Ingredients
Scale
- 4 boneless, skinless chicken breasts
- 2 ripe avocados (halved and pitted)
- 1/4 cup olive oil
- 2 tablespoons lime juice (freshly squeezed)
- 2 cloves garlic (minced)
- 1 teaspoon cumin
- 1 teaspoon paprika
- Salt and pepper (to taste)
- 1/4 cup fresh cilantro (chopped, for garnish)
- 1/2 cup cherry tomatoes (halved, for topping)
- 1/4 cup red onion (finely chopped, for topping)
Instructions
Step 1: Marinate the Chicken
- In a bowl, whisk together olive oil, lime juice, minced garlic, cumin, paprika, salt, and pepper.

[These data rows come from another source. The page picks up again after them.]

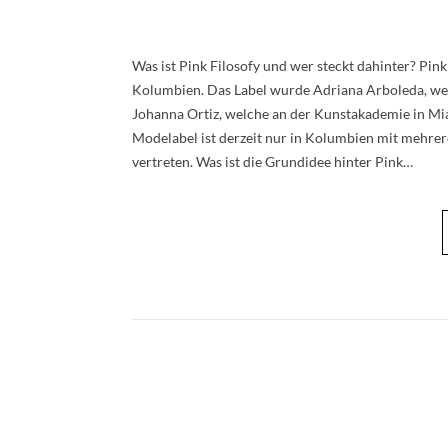
Was ist Pink Filosofy und wer steckt dahinter? Pink
Kolumbien. Das Label wurde Adriana Arboleda, wel
Johanna Ortiz, welche an der Kunstakademie in Mi
Modelabel ist derzeit nur in Kolumbien mit mehrere
vertreten. Was ist die Grundidee hinter Pink…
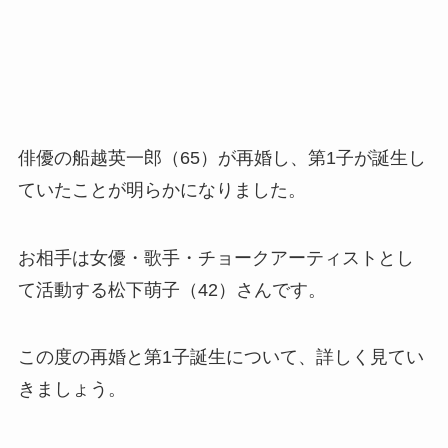
俳優の船越英一郎（65）が再婚し、第1子が誕生し
ていたことが明らかになりました。
お相手は女優・歌手・チョークアーティストとし
て活動する松下萌子（42）さんです。
この度の再婚と第1子誕生について、詳しく見てい
きましょう。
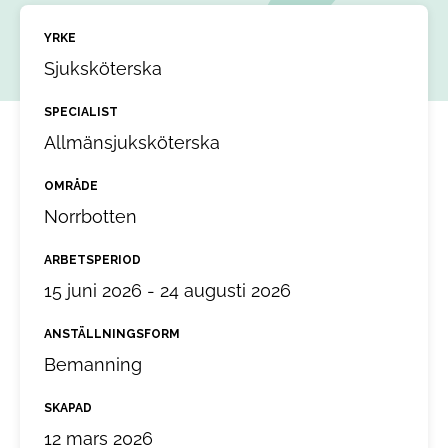
YRKE
Sjuksköterska
SPECIALIST
Allmänsjuksköterska
OMRÅDE
Norrbotten
ARBETSPERIOD
15 juni 2026 - 24 augusti 2026
ANSTÄLLNINGSFORM
Bemanning
SKAPAD
12 mars 2026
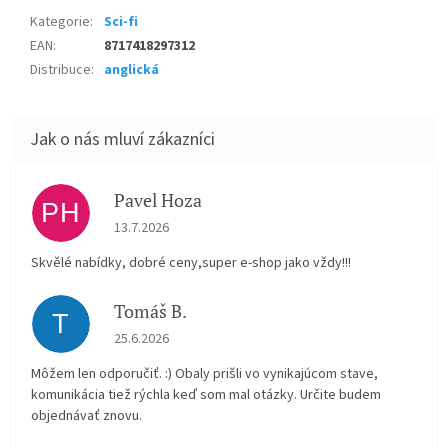
Kategorie
:
Sci-fi
EAN
:
8717418297312
Distribuce
:
anglická
Pavel Hoza
PH
Hodnocení obchodu je 5 z 5 hvězdiček.
13.7.2026
Skvělé nabídky, dobré ceny,super e-shop jako vždy!!!
Tomáš B.
T
Hodnocení obchodu je 5 z 5 hvězdiček.
25.6.2026
Môžem len odporučiť. :) Obaly prišli vo vynikajúcom stave,
komunikácia tiež rýchla keď som mal otázky. Určite budem
objednávať znovu.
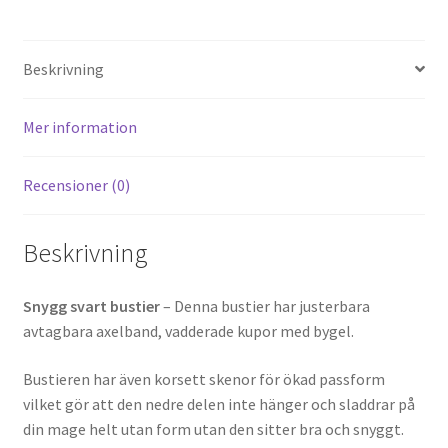
Beskrivning
Mer information
Recensioner (0)
Beskrivning
Snygg svart bustier
– Denna bustier har justerbara
avtagbara axelband, vadderade kupor med bygel.
Bustieren har även korsett skenor för ökad passform
vilket gör att den nedre delen inte hänger och sladdrar på
din mage helt utan form utan den sitter bra och snyggt.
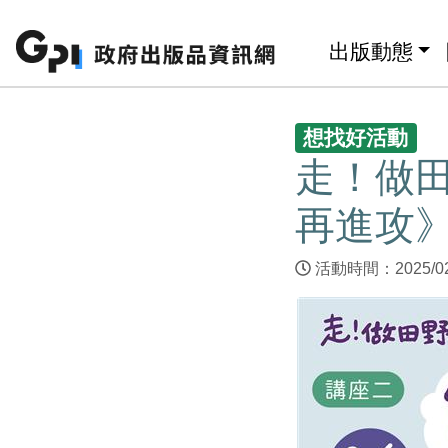
跳至主要內容區塊
:::
出版動態
:::
想找好活動
走！做田
再進攻》
活動時間：2025/02/2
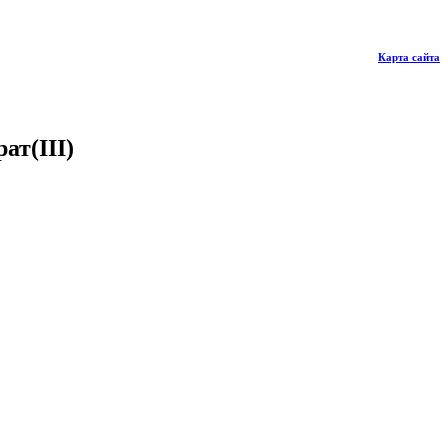
Карта сайта
ат(III)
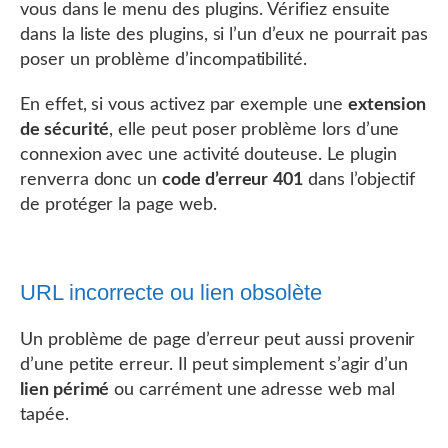
vous dans le menu des plugins. Vérifiez ensuite
dans la liste des plugins, si l’un d’eux ne pourrait pas
poser un problème d’incompatibilité.
En effet, si vous activez par exemple une
extension
de sécurité
, elle peut poser problème lors d’une
connexion avec une activité douteuse. Le plugin
renverra donc un
code d’erreur 401
dans l’objectif
de protéger la page web.
URL incorrecte ou lien obsolète
Un problème de page d’erreur peut aussi provenir
d’une petite erreur. Il peut simplement s’agir d’un
lien périmé
ou carrément une adresse web mal
tapée.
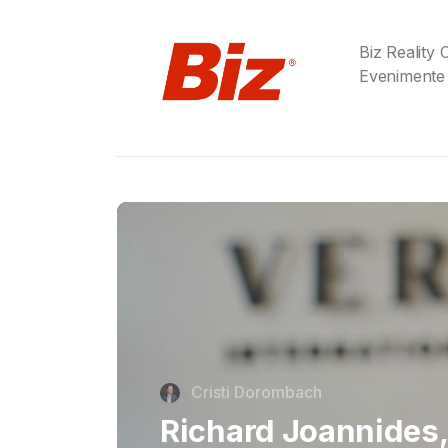
Biz Reality
Evenimente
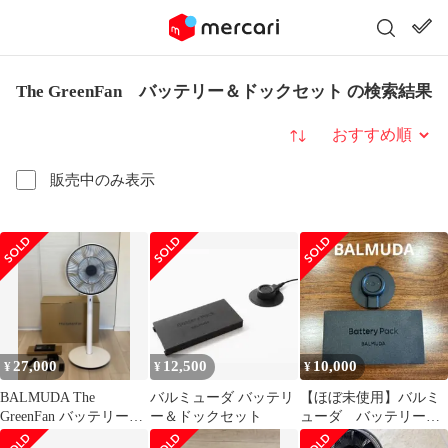
The GreenFan バッテリー＆ドックセット の検索結果
並び替え
販売中のみ表示
27,000
12,500
10,000
¥
¥
¥
BALMUDA The
バルミューダ バッテリ
【ほぼ未使用】バルミ
GreenFan バッテリーセ
ー＆ドックセット
ューダ バッテリー&
ット
ドックセット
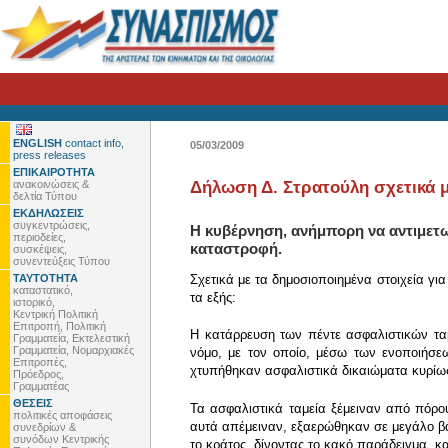
ENGLISH
contact info,
05/03/2009
press releases
ΕΠΙΚΑΙΡΟΤΗΤΑ
ανακοινώσεις &
Δήλωση Δ. Στρατούλη σχετικά μ
δελτία Τύπου
ΕΚΔΗΛΩΣΕΙΣ
συγκεντρώσεις,
Η κυβέρνηση, ανήμπορη να αντιμετω
περιοδείες,
καταστροφή.
συσκέψεις,
συνεντεύξεις Τύπου
ΤΑΥΤΟΤΗΤΑ
Σχετικά με τα δημοσιοποιημένα στοιχεία γι
καταστατικό,
τα εξής:
ιστορικό,
Κεντρική Πολιτική
Επιτροπή, Πολιτική
Η κατάρρευση των πέντε ασφαλιστικών ταμ
Γραμματεία, Εκτελεστική
Γραμματεία, Νομαρχιακές
νόμο, με τον οποίο, μέσω των ενοποιήσε
Επιτροπές,
χτυπήθηκαν ασφαλιστικά δικαιώματα κυρίω
Πρόεδρος,
Γραμματέας
ΘΕΣΕΙΣ
Τα ασφαλιστικά ταμεία ξέμειναν από πόρου
πολιτικές αποφάσεις
αυτά απέμειναν, εξαερώθηκαν σε μεγάλο βαθμ
συνεδρίων &
συνόδων Κεντρικής
το κράτος, δίνοντας το κακό παράδειγμα, κα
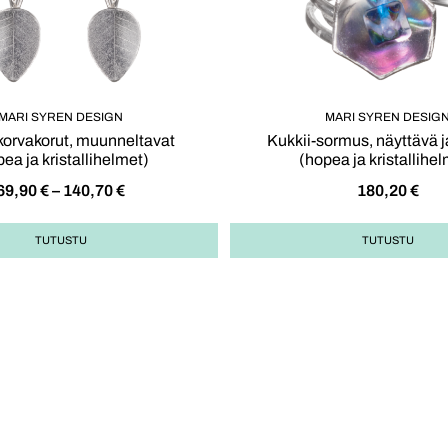
MARI SYREN DESIGN
MARI SYREN DESIG
korvakorut, muunneltavat
Kukkii-sormus, näyttävä j
ea ja kristallihelmet)
(hopea ja kristallihe
69,90
€
–
140,70
€
180,20
€
TUTUSTU
TUTUSTU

- Place the chicken breasts in a resealable plastic bag or shallow dish. Pour the marinade over the chicken, ensuring it’s well coated. Marinate for at least 30 minutes (or up to 2 hours in the refrigerator).
Step 2: Preheat the Grill
- Preheat your grill to medium-high heat (about 375°F–400°F).
Step 3: Grill the Chicken
- Remove the chicken from the marinade and discard the marinade. Grill the chicken for 6–7 minutes on each side or until fully cooked (internal temperature should reach 165°F).
Step 4: Grill the Avocados
- During the last few minutes of grilling the chicken, place the avocado halves cut-side down on the grill. Grill for about 2–3 minutes until grill marks appear.
Step 5: Assemble the Dish
- Place the grilled chicken on a serving platter. Top each piece with grilled avocado halves, cherry tomatoes, red onion, and chopped cilantro.